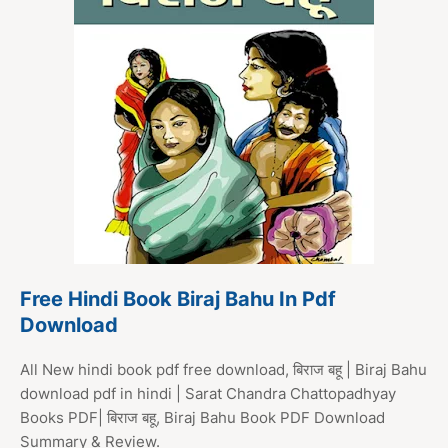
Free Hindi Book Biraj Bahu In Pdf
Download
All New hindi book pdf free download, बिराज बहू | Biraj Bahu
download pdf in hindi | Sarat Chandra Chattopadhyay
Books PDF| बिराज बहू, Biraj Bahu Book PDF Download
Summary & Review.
————————
How to complete this task: Copy out the material above exactly; the images stay out.

Response:
Free Hindi Book Biraj Bahu In Pdf
Download
All New hindi book pdf free download, बिराज बहू | Biraj Bahu
download pdf in hindi | Sarat Chandra Chattopadhyay
Books PDF| बिराज बहू, Biraj Bahu Book PDF Download
Summary & Review.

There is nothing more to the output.